Supplied information:
○ ○ ○ ○

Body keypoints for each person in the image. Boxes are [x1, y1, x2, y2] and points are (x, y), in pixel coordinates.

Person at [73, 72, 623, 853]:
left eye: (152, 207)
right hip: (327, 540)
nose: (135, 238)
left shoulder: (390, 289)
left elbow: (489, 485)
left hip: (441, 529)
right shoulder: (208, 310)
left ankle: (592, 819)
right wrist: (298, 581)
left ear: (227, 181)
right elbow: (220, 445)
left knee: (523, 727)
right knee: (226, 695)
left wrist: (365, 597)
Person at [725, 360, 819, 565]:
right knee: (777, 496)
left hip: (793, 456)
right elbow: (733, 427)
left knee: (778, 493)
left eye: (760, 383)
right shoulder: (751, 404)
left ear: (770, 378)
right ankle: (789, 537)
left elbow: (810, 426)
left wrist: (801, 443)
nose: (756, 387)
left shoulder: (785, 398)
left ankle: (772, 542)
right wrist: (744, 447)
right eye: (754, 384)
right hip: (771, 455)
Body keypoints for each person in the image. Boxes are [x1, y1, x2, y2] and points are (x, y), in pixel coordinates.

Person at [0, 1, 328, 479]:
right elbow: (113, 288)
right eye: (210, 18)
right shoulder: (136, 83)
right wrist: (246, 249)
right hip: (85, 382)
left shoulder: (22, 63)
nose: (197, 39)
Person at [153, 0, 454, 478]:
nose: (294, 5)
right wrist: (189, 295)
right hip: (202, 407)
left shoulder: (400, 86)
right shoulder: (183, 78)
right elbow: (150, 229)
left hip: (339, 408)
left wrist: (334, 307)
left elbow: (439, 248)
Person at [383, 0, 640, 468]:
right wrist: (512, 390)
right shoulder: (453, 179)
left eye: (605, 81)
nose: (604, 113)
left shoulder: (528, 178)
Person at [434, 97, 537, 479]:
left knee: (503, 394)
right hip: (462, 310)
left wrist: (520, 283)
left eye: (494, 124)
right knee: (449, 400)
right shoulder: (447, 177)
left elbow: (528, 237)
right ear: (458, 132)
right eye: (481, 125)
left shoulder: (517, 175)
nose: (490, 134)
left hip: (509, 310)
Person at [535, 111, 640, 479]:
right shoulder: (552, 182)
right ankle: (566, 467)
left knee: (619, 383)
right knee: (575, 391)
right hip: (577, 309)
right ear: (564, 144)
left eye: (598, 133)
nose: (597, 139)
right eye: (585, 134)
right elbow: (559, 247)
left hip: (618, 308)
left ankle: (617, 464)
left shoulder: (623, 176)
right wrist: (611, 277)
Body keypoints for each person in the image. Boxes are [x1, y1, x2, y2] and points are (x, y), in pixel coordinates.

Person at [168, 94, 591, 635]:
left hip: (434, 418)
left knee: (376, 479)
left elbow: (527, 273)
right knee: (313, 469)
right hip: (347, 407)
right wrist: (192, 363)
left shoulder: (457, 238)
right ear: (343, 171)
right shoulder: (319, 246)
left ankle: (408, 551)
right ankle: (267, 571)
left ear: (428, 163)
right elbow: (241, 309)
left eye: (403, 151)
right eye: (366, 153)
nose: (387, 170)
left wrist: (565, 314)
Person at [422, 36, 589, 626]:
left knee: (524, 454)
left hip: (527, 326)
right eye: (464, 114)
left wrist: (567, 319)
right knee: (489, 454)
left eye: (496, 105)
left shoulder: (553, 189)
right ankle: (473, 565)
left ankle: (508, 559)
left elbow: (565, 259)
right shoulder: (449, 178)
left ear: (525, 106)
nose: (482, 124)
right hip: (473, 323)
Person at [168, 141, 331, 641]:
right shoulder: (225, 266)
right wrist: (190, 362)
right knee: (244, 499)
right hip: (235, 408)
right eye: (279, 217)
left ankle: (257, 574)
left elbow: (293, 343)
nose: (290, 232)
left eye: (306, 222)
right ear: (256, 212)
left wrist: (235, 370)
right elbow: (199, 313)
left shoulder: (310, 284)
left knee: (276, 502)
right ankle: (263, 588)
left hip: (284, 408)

○ ○ ○ ○

The problem:
Tally up the lines of the data above where the string "ankle" appears, and give only the count.

Task answer:
11